- _What needs to be done_
Copy each of the entries below faithfully, setting aside any pictures.

BEGIN Material provided

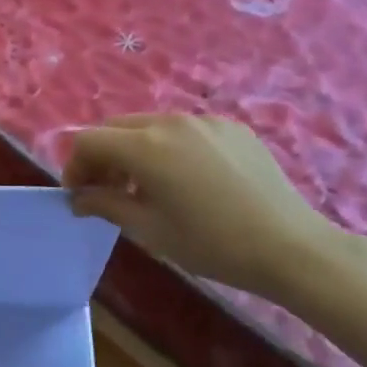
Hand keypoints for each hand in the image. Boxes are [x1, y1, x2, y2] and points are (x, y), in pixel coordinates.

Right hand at [62, 114, 366, 306]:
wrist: (290, 247)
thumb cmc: (212, 244)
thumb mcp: (150, 230)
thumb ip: (106, 205)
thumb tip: (78, 197)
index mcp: (145, 146)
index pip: (89, 141)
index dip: (75, 166)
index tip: (79, 195)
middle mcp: (169, 121)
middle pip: (117, 127)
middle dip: (103, 155)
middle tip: (108, 190)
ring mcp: (203, 119)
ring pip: (150, 125)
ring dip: (135, 150)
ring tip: (148, 187)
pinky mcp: (231, 126)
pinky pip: (185, 129)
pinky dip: (171, 148)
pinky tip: (189, 180)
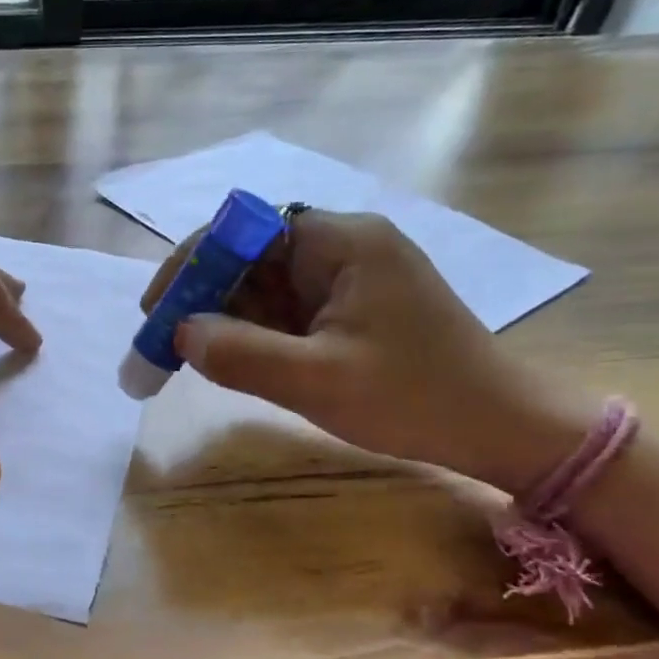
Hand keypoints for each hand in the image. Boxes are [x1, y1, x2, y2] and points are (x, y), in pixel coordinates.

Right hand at [141, 211, 591, 493]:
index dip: (192, 265)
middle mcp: (342, 247)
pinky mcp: (350, 308)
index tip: (157, 310)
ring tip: (191, 359)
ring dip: (225, 319)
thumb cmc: (415, 398)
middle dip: (203, 298)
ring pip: (264, 286)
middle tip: (165, 344)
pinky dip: (254, 333)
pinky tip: (236, 362)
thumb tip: (180, 334)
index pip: (243, 230)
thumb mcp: (318, 382)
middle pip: (250, 257)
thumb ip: (242, 355)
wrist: (502, 428)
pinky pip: (285, 310)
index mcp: (340, 243)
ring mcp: (347, 278)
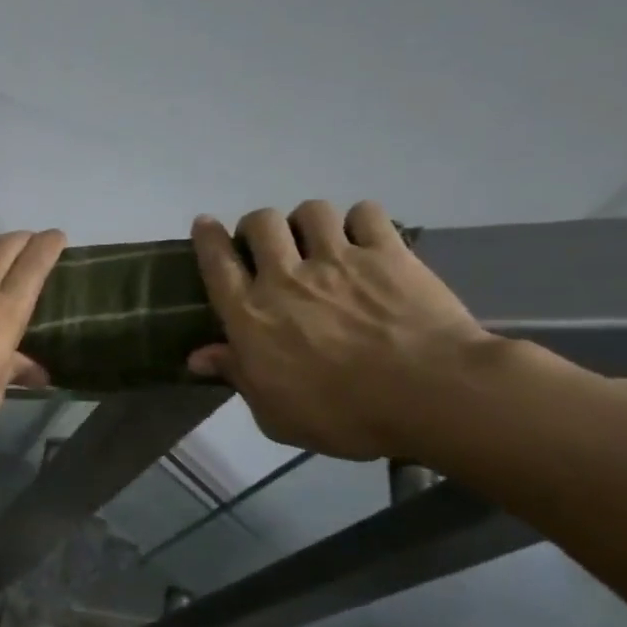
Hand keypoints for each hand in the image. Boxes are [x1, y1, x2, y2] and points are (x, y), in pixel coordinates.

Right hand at [186, 201, 494, 459]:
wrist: (428, 394)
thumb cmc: (342, 415)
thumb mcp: (274, 413)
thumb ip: (237, 376)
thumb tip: (198, 357)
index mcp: (251, 316)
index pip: (217, 264)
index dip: (207, 239)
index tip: (205, 224)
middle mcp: (286, 277)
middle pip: (260, 224)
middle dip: (257, 227)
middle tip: (268, 246)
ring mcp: (339, 259)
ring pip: (310, 211)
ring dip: (307, 221)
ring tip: (318, 240)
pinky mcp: (388, 253)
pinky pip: (366, 213)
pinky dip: (360, 221)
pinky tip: (365, 239)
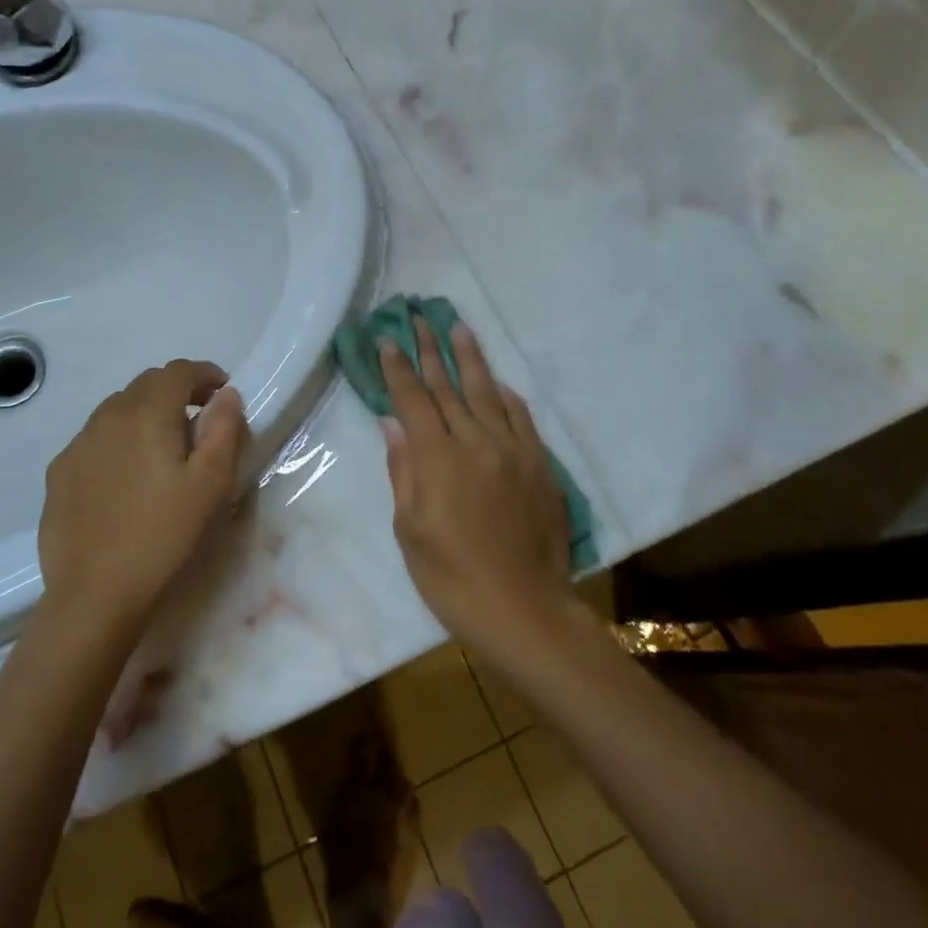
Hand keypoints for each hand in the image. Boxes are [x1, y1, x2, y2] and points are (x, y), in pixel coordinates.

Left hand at [38, 360, 247, 633]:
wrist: (94, 597)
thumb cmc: (163, 538)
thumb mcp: (212, 486)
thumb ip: (224, 430)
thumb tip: (226, 396)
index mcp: (148, 414)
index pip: (178, 371)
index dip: (205, 374)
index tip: (222, 394)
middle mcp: (108, 416)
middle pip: (147, 384)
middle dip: (177, 392)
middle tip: (198, 422)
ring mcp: (78, 444)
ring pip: (117, 409)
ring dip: (145, 413)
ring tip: (162, 450)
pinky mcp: (59, 472)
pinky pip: (94, 438)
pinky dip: (118, 440)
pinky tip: (125, 477)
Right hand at [381, 320, 575, 662]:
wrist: (524, 610)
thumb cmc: (451, 577)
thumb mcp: (410, 530)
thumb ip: (404, 471)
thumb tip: (393, 424)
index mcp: (438, 458)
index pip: (413, 400)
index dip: (398, 368)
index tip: (388, 339)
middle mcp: (475, 442)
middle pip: (448, 386)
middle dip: (430, 350)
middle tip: (419, 317)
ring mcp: (512, 451)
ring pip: (486, 393)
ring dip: (470, 359)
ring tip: (459, 329)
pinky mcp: (539, 466)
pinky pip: (521, 420)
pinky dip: (506, 397)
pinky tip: (497, 383)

END Material provided

- _Expected answer_
Hand keypoints for each hand in the image. Boxes are [x1, y1, x2, y2] and points are (x, y), in pixel coordinates.

Right hand at [62, 114, 366, 306]:
wrist: (290, 247)
thumb cmc: (212, 244)
thumb mcp: (150, 230)
thumb ip: (106, 205)
thumb tip: (78, 197)
index mcp: (145, 146)
index pip: (89, 141)
index dip: (75, 166)
index tip: (79, 195)
middle mcp: (169, 121)
middle pip: (117, 127)
middle dip: (103, 155)
middle tip: (108, 190)
ring mcp: (203, 119)
ring pip: (150, 125)
ring dip: (135, 150)
ring tip: (148, 187)
pinky mcp: (231, 126)
pinky pip: (185, 129)
pinky dip: (171, 148)
pinky tip: (189, 180)
Hand keypoints for each hand in the image. Boxes are [x1, y1, x2, y2] and points are (x, y), in pixel coordinates.

Right hand at [141, 211, 591, 493]:
index dip: (192, 265)
middle mcp: (342, 247)
pinky mcp: (350, 308)
index tip: (157, 310)
ring tip: (191, 359)
ring dip: (225, 319)
thumb cmc: (415, 398)
middle dip: (203, 298)
ring pip: (264, 286)
middle tip: (165, 344)
pinky dip: (254, 333)
pinky tip: (236, 362)
thumb tip: (180, 334)
index pip: (243, 230)
thumb mcp: (318, 382)
middle pip: (250, 257)
thumb ip: (242, 355)
wrist: (502, 428)
pinky pip: (285, 310)
index mcp: (340, 243)
ring mcp: (347, 278)
Hand keypoints for each hand in the image. Boxes are [x1, y1, x2, y2] and points are (x, y), in pixel coordinates.

Right hand at [186, 201, 494, 459]:
wrist: (428, 394)
thumb cmc: (342, 415)
thumb mcp: (274, 413)
thumb ip: (237, 376)
thumb tip: (198, 357)
index mcp: (251, 316)
index pip: (217, 264)
index dip: (207, 239)
index tip: (205, 224)
middle mcp: (286, 277)
middle pip: (260, 224)
middle dip: (257, 227)
middle tip: (268, 246)
ring mcp: (339, 259)
ring pip: (310, 211)
ring dip: (307, 221)
ring tip: (318, 240)
pinky mcp: (388, 253)
pinky pip: (366, 213)
pinky dip: (360, 221)
pinky tip: (365, 239)
Hand keypoints for each hand in the image. Boxes are [x1, y1, x2, y2] and points are (x, y), in pixel coordinates.

Left hand at [38, 360, 247, 633]:
wrist: (94, 597)
thumb cmc: (163, 538)
thumb mcp: (212, 486)
thumb ip: (224, 430)
thumb tip: (226, 396)
index mcp: (148, 414)
index pip: (178, 371)
index dip: (205, 374)
index tip: (222, 394)
middle mcp: (108, 416)
middle pip: (147, 384)
middle dip: (177, 392)
middle tip: (198, 422)
ring mcp: (78, 444)
ring pip: (117, 409)
ring dip: (145, 413)
ring tip: (162, 450)
pinky mcp: (59, 472)
pinky pip: (94, 438)
pinky dip: (118, 440)
pinky tip: (125, 477)
Right hand at [381, 320, 575, 662]:
wrist: (524, 610)
thumb cmc: (451, 577)
thumb mcp: (410, 530)
thumb ip: (404, 471)
thumb tip: (393, 424)
index mcp: (438, 458)
index pip: (413, 400)
index dip: (398, 368)
index tip: (388, 339)
middle mcp: (475, 442)
middle pip: (448, 386)
middle dip: (430, 350)
middle tip: (419, 317)
ring mcp: (512, 451)
ring pip: (486, 393)
ring dip: (470, 359)
ring tip: (459, 329)
pinky mcp: (539, 466)
pinky pip: (521, 420)
pinky dip: (506, 397)
pinky tip: (497, 383)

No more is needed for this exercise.